· 85 boulevards et rues à renforcer
· Fin des travaux en décembre
· Coût du projet: 154 millions de DH Depuis quelque temps, plusieurs artères de la métropole se sont transformées en de grands chantiers. Les projets d’infrastructures (Casablanca Marina, Casa-Anfa, etc.) sont de grande ampleur. Toutefois, des zones entières de la ville ne subissent même pas le minimum d’entretien. Les nids-de-poule se multiplient partout en ville et les dégâts aussi. |  |
Conséquence: les chaussées sont dans un état de décrépitude. Plusieurs boulevards, rues et ruelles sont devenus presque impraticables. Pire encore! Ces voies dont l’état est largement dégradé ne sont pas encore touchées par les rénovations. Les responsables locaux justifient ces défaillances par le manque de moyens financiers. A ce propos, le budget de fonctionnement annuel du Conseil de la ville, dédié au renforcement et à l’entretien de la voirie, est en moyenne de 35 millions de DH. «Ce montant est insuffisant pour réparer les crevasses, colmater les trous et restructurer la chaussée de tous les boulevards détériorés de la ville», affirme un responsable de la voirie au Conseil de la ville. Toutefois, la mairie promet une voirie bien «chaussée» dans trois mois seulement. Il s’agit, en effet, d’un grand projet qui vient tout juste d’être lancé par la ville. Les travaux, dont le coût s’élève à quelque 154 millions de DH, consistent à réaménager l’ensemble des voies dégradées de la métropole. «Il s’agit de renouveler les couches de roulement et de démolir totalement ou partiellement les chaussées détériorées», explique Abderrahmane Bricha, chef de la division des infrastructures au Conseil de la ville de Casablanca. De plus, «les équipes que nous avons mobilisées devront remplacer les bordures défectueuses et mettre à niveau les tampons et regards de visite», renchérit-il.

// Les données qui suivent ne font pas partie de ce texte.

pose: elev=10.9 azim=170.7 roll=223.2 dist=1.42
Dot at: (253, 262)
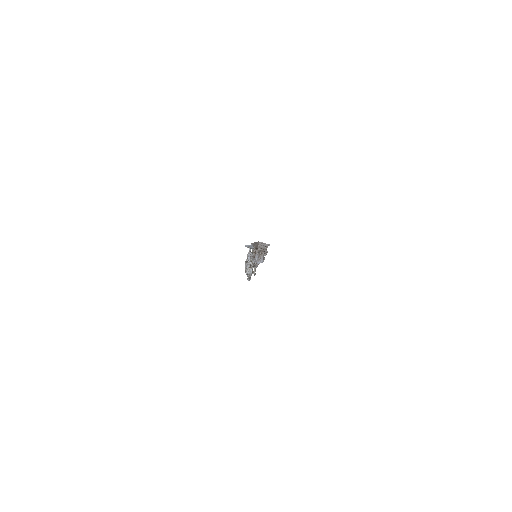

A noter que l’enveloppe budgétaire émane du ministère de l’Intérieur, à travers la Direction générale des collectivités locales (DGCL), et est destinée au renforcement de 85 artères occupant une surface totale de 138 ha. A l’heure actuelle, 78 boulevards et rues (113 ha) sont concernés par les travaux. Ces derniers ont été répartis en quatre lots et confiés à deux entreprises. La Société de terrassement agricole marocaine (Stam) se charge de la réalisation de deux lots. Le premier concerne le réaménagement de 10 avenues et 10 rues, relevant des arrondissements de Maârif, Anfa et Sidi Belyout, pour un montant d’environ 32,6 millions de DH. Le deuxième lot est financé à hauteur de 30,7 millions de DH pour le renforcement de 20 voies à Sidi Moumen, Sidi Bernoussi, Ben M’Sick, Sbata, Moulay Rachid, Sidi Othmane et Al Fida- Mers Sultan. Quant aux autres arrondissements, à savoir Hay Mohammadi, Roches Noires, Aïn Sebaâ, Aïn Chock et Hay Hassani, c’est l’entreprise El Hajji qui s’en occupe. Avec un montant de 30 millions de DH, elle devra restructurer la chaussée de 10 boulevards, trois rues et quatre allées d’une part, et de 21 voies (29 millions de DH), d’autre part.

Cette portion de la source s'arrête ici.